Print the records exactly. Miss nothing.

Source texts of formatted documents
+++
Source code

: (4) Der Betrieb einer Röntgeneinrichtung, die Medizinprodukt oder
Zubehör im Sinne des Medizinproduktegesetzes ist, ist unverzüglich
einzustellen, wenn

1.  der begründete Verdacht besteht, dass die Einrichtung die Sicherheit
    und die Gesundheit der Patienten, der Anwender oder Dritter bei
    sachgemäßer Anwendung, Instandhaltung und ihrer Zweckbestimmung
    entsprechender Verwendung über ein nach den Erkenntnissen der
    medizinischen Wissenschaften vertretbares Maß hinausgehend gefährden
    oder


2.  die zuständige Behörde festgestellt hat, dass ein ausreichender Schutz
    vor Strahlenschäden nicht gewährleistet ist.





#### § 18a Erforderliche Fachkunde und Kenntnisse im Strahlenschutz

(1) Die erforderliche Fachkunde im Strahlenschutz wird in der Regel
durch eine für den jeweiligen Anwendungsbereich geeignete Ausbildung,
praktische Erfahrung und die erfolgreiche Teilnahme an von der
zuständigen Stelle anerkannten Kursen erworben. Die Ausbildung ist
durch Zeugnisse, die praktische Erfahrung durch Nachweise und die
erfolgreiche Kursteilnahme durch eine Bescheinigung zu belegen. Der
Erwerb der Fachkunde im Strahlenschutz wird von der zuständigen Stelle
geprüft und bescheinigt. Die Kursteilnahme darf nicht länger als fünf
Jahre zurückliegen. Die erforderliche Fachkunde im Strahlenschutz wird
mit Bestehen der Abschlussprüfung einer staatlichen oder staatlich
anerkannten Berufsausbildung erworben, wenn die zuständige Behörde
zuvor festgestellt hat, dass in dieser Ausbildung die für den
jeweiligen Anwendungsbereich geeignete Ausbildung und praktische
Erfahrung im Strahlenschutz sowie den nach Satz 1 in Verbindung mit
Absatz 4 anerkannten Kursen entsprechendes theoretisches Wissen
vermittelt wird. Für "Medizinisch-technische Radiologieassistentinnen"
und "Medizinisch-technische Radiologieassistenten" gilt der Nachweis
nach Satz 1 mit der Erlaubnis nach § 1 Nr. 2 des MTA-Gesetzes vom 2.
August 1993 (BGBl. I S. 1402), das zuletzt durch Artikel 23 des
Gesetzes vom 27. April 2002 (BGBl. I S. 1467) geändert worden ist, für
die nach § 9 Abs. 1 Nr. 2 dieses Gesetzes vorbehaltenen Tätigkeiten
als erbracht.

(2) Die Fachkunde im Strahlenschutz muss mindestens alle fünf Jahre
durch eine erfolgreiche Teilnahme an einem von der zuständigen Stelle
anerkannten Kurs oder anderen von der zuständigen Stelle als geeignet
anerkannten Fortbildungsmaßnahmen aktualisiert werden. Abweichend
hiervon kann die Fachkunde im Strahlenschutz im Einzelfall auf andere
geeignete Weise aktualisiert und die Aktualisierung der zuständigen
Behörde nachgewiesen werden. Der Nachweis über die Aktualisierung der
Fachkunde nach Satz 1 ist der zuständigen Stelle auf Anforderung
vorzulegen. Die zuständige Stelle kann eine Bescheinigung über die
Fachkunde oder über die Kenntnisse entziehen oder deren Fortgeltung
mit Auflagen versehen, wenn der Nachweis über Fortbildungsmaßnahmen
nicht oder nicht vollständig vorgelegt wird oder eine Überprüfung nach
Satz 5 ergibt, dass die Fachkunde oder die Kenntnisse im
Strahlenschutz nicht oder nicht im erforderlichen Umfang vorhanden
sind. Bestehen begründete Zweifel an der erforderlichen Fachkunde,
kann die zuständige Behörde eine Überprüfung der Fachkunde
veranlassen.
+++
— ANSWER SECTION —
Source code

: (4) Der Betrieb einer Röntgeneinrichtung, die Medizinprodukt oder
Zubehör im Sinne des Medizinproduktegesetzes ist, ist unverzüglich
einzustellen, wenn

1.  der begründete Verdacht besteht, dass die Einrichtung die Sicherheit
    und die Gesundheit der Patienten, der Anwender oder Dritter bei
    sachgemäßer Anwendung, Instandhaltung und ihrer Zweckbestimmung
    entsprechender Verwendung über ein nach den Erkenntnissen der
    medizinischen Wissenschaften vertretbares Maß hinausgehend gefährden
    oder


2.  die zuständige Behörde festgestellt hat, dass ein ausreichender Schutz
    vor Strahlenschäden nicht gewährleistet ist.





#### § 18a Erforderliche Fachkunde und Kenntnisse im Strahlenschutz

(1) Die erforderliche Fachkunde im Strahlenschutz wird in der Regel
durch eine für den jeweiligen Anwendungsbereich geeignete Ausbildung,
praktische Erfahrung und die erfolgreiche Teilnahme an von der
zuständigen Stelle anerkannten Kursen erworben. Die Ausbildung ist
durch Zeugnisse, die praktische Erfahrung durch Nachweise und die
erfolgreiche Kursteilnahme durch eine Bescheinigung zu belegen. Der
Erwerb der Fachkunde im Strahlenschutz wird von der zuständigen Stelle
geprüft und bescheinigt. Die Kursteilnahme darf nicht länger als fünf
Jahre zurückliegen. Die erforderliche Fachkunde im Strahlenschutz wird
mit Bestehen der Abschlussprüfung einer staatlichen oder staatlich
anerkannten Berufsausbildung erworben, wenn die zuständige Behörde
zuvor festgestellt hat, dass in dieser Ausbildung die für den
jeweiligen Anwendungsbereich geeignete Ausbildung und praktische
Erfahrung im Strahlenschutz sowie den nach Satz 1 in Verbindung mit
Absatz 4 anerkannten Kursen entsprechendes theoretisches Wissen
vermittelt wird. Für "Medizinisch-technische Radiologieassistentinnen"
und "Medizinisch-technische Radiologieassistenten" gilt der Nachweis
nach Satz 1 mit der Erlaubnis nach § 1 Nr. 2 des MTA-Gesetzes vom 2.
August 1993 (BGBl. I S. 1402), das zuletzt durch Artikel 23 des
Gesetzes vom 27. April 2002 (BGBl. I S. 1467) geändert worden ist, für
die nach § 9 Abs. 1 Nr. 2 dieses Gesetzes vorbehaltenen Tätigkeiten
als erbracht.

(2) Die Fachkunde im Strahlenschutz muss mindestens alle fünf Jahre
durch eine erfolgreiche Teilnahme an einem von der zuständigen Stelle
anerkannten Kurs oder anderen von der zuständigen Stelle als geeignet
anerkannten Fortbildungsmaßnahmen aktualisiert werden. Abweichend
hiervon kann die Fachkunde im Strahlenschutz im Einzelfall auf andere
geeignete Weise aktualisiert und die Aktualisierung der zuständigen
Behörde nachgewiesen werden. Der Nachweis über die Aktualisierung der
Fachkunde nach Satz 1 ist der zuständigen Stelle auf Anforderung
vorzulegen. Die zuständige Stelle kann eine Bescheinigung über die
Fachkunde oder über die Kenntnisse entziehen oder deren Fortgeltung
mit Auflagen versehen, wenn der Nachweis über Fortbildungsmaßnahmen
nicht oder nicht vollständig vorgelegt wird oder eine Überprüfung nach
Satz 5 ergibt, dass die Fachkunde oder die Kenntnisse im
Strahlenschutz nicht oder nicht im erforderlichen Umfang vorhanden
sind. Bestehen begründete Zweifel an der erforderlichen Fachkunde,
kann die zuständige Behörde eine Überprüfung der Fachkunde
veranlassen.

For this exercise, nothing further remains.